CF2226B Everything Everywhere
Description
An array is called good if the difference between the maximum value and the minimum value in the array is equal to the [greatest common divisor (GCD)](https://en.wikipedia.org/wiki/Greatest_common_divisor) of all the elements in the array. Note that an empty array is considered to be not good.
More formally, an array $ [a_1, a_2, \ldots, a_m] $ is good if and only if $$$
\max(a_1, a_2, \ldots, a_m) - \min(a_1, a_2, \ldots, a_m) = \gcd(a_1, a_2, \ldots, a_m).$$$
You are given a permutation $ ^{\text{∗}} $ $ p $ of length $ n $ . Determine the number of good subarrays $ ^{\text{†}} $ in the given permutation.
$ ^{\text{∗}} $ A permutation of length $ m $ is an array consisting of $ m $ distinct integers from $ 1 $ to $ m $ in arbitrary order. For example, $ [2,3,1,5,4] $ is a permutation, but $ [1,2,2] $ is not a permutation ( $ 2 $ appears twice in the array), and $ [1,3,4] $ is also not a permutation ( $ m=3 $ but there is $ 4 $ in the array).

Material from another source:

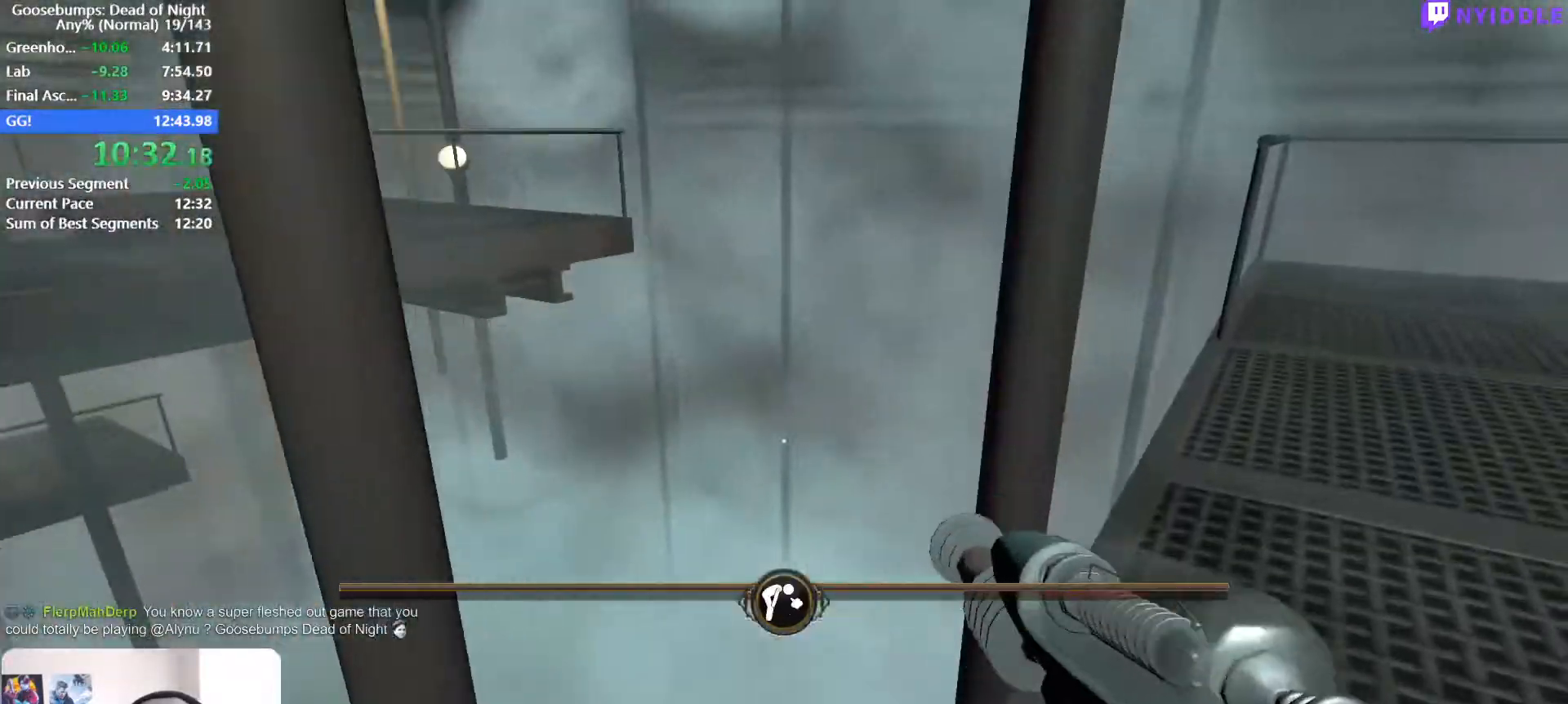
{"keys": ["d", "shift", "w"], "mouse": [], "events": []}
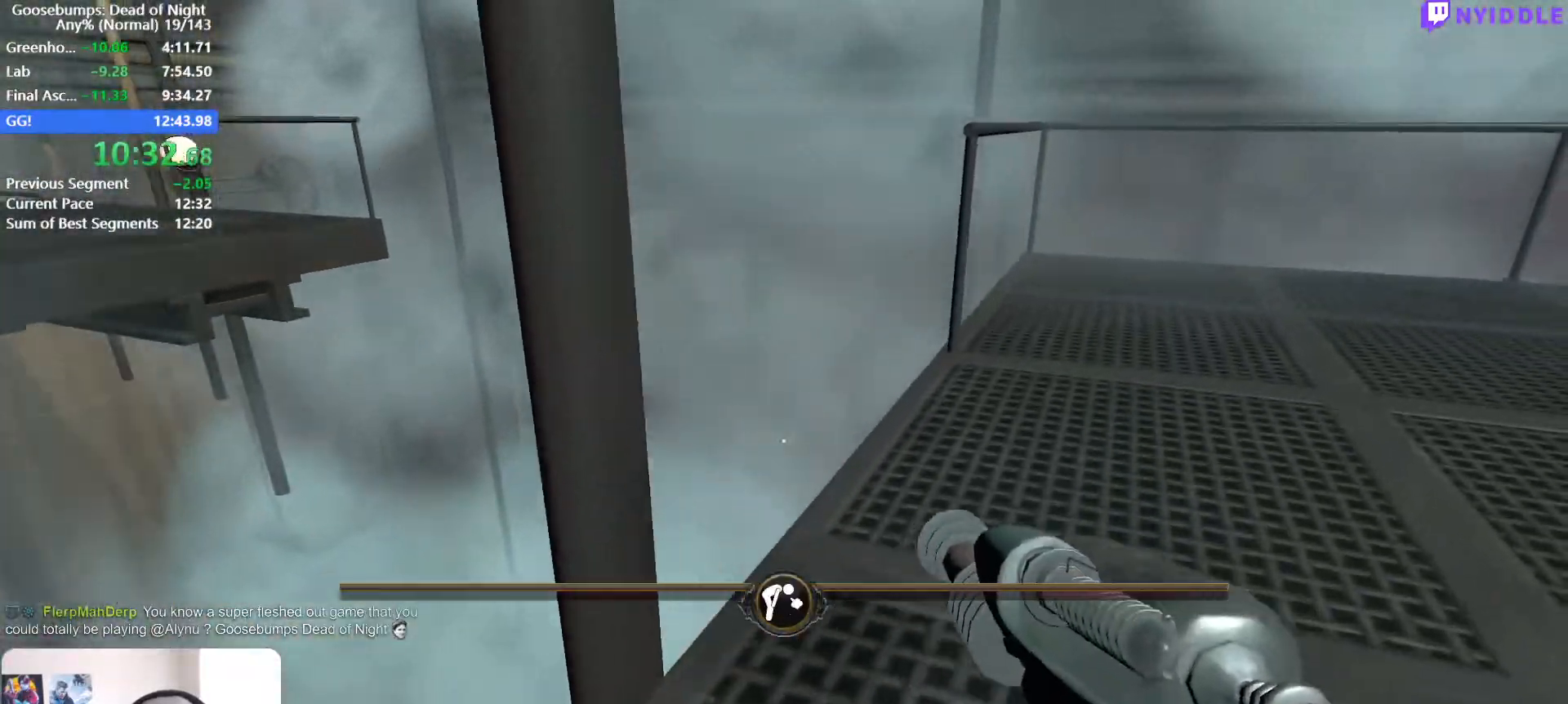
{"keys": ["d", "shift", "w"], "mouse": [], "events": []}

$ ^{\text{†}} $ An array $ b $ is a subarray of an array $ a $ if $ b $ can be obtained from $ a $ by the deletion of several (possibly, zero or all) elements from the beginning and several (possibly, zero or all) elements from the end. In particular, an array is a subarray of itself.
Input Format
Each test contains multiple test cases. The first line contains the number of test cases $ t $ ( $ 1 \le t \le 10^4 $ ). The description of the test cases follows.
The first line of each testcase contains a single integer $ n $ ( $ 2 \le n \le 2 \cdot 10^5 $ ) — the length of the permutation $ p $ .
The second line of each testcase contains $ n $ integers $ p_1, p_2, \ldots, p_n $ ( $ 1 \le p_i \le n $ ) — the permutation $ p $ . It is guaranteed that $ p $ is a permutation.
It is guaranteed that the sum of $ n $ over all the test cases does not exceed $ 2 \cdot 10^5 $ .
Output Format
For each testcase, print a single integer — the number of good subarrays in the given permutation.
Explanation/Hint
For the first testcase, only one subarray is good, which is $ [1, 2] $ .
For the second testcase, it can be proven that no good subarrays exist in the given permutation.